Wheaton College Norton, Massachusetts

Tianna Lall

Small school, big rewards: I originally wanted to go to school in an urban environment. However, my eye fell on Wheaton, and I took the chance. Wheaton seemed to be the school where I would  be challenged, and where I would get the best experiences out of my four years. I really love the tight-knit environment here. It is very easy to talk with professors, and they’re open to listening to what students have to say. I can take advantage of the beauty of nature here, and can always find a quiet spot to study.

Challenging class: My most favored yet most challenging class would have to be my English 101 course, “Writing about Image and Reality,” with Professor Sherry Mason. Her class has a very uplifting mood, especially when Smudge, her furry [canine] companion, accompanies her. She may be one of the toughest graders you’ll ever encounter, but I walked away knowing a lot more than when I started. The woman knows her stuff.

Roots in Trinidad: I have lived in the United States for almost all of my life, but I was born in Trinidad and raised under its traditions. My parents always told me to do what I think is right, and that hard work pays off. This has been instilled in me, and I still follow it here at Wheaton.

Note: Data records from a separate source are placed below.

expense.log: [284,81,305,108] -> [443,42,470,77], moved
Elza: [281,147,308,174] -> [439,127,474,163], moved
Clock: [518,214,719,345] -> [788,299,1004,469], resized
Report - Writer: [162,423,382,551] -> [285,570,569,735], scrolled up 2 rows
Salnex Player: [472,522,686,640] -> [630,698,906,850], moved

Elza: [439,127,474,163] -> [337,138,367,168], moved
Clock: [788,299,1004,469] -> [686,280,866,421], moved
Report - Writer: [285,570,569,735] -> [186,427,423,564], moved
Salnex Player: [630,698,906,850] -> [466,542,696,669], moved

Posse Scholarship: I feel very fortunate to be on the Posse Scholarship. It is such an honor. My family would not have been able to send me to college due to its high cost, and my Posse Scholarship helped me to get here. I am the first to go to college in my family.

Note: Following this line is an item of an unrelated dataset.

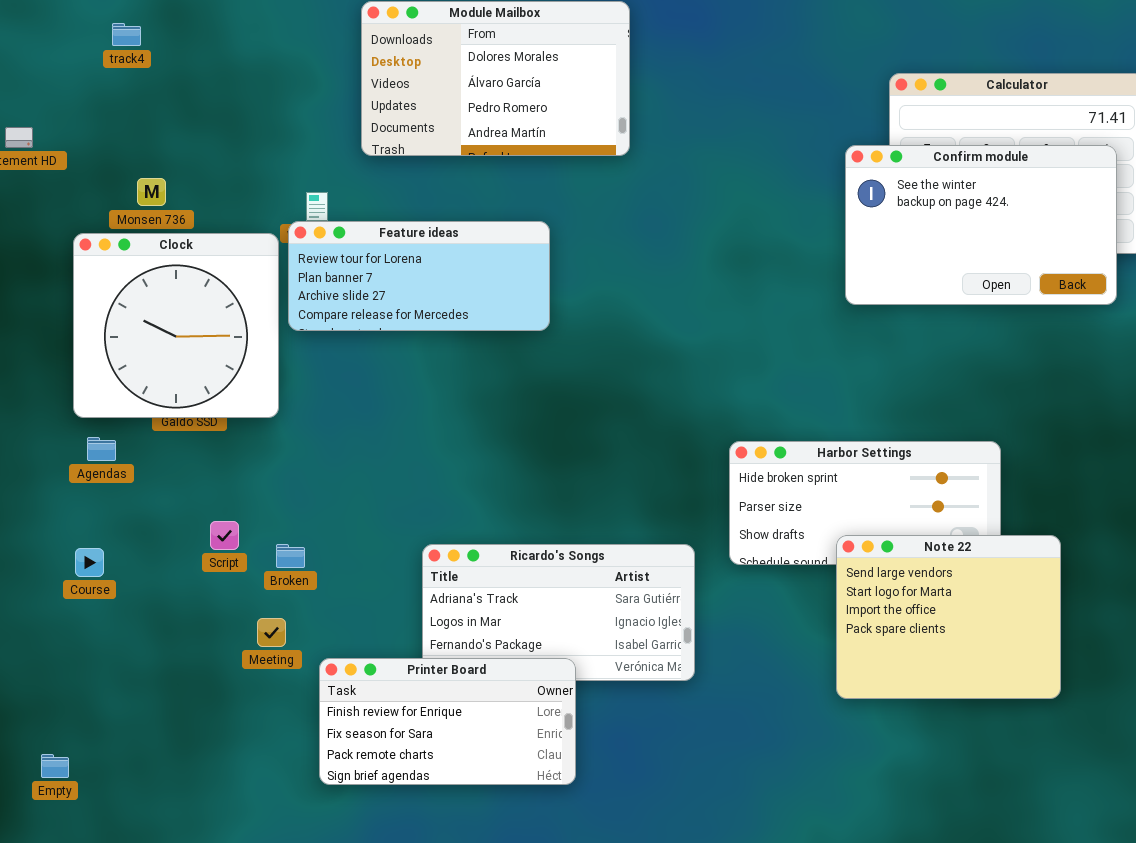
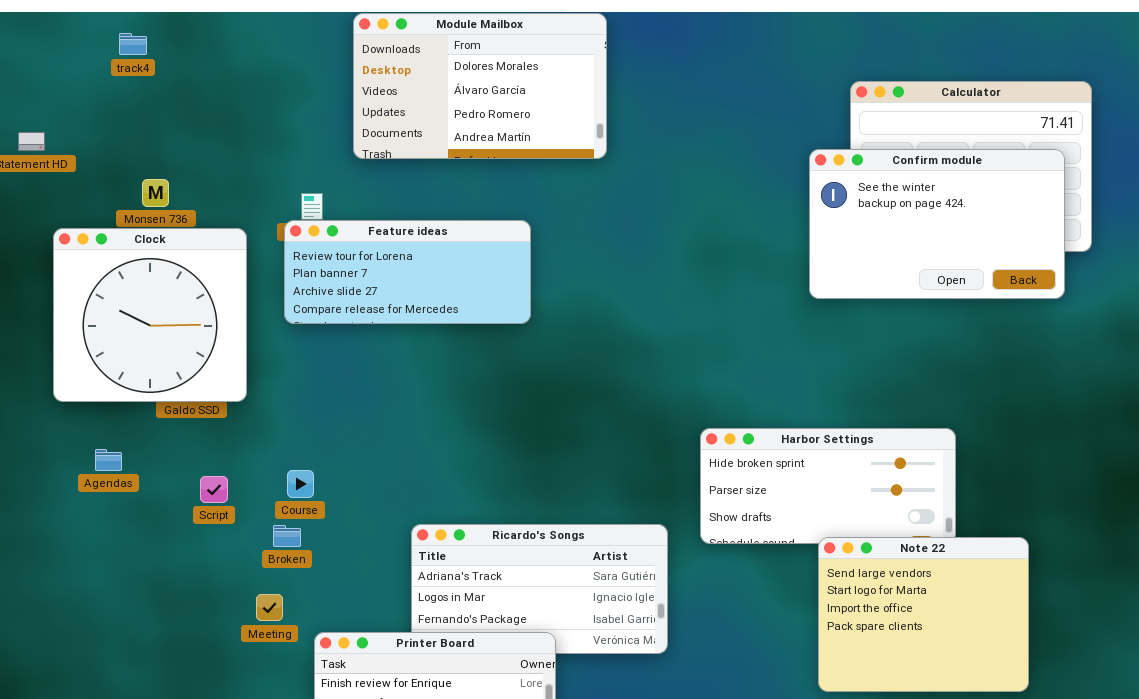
Clock: [73,233,279,418] -> [53,228,247,402], moved
Agendas: [87,437,116,461] -> [95,449,122,471], moved
Script: [210,521,239,550] -> [200,476,228,503], moved
Note 22: [836,535,1061,699] -> [818,537,1029,692], moved
Course: [75,548,104,577] -> [287,470,314,498], moved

New directions: In my first three months here, I realize I’ve changed a lot. College was a huge transition in my life. I’ve learned that I can handle a much heavier workload than before. I’ve discovered that time here goes by very quickly, and I am hoping to get a lot out of my four years here at Wheaton. It’s all about self-discovery. I always had the intention of majoring in psychology and going on to grad school to get my teaching license. However, I discover new things about myself every day, so I wouldn’t be surprised if my major took a 180-degree turn. I’m open to trying new things.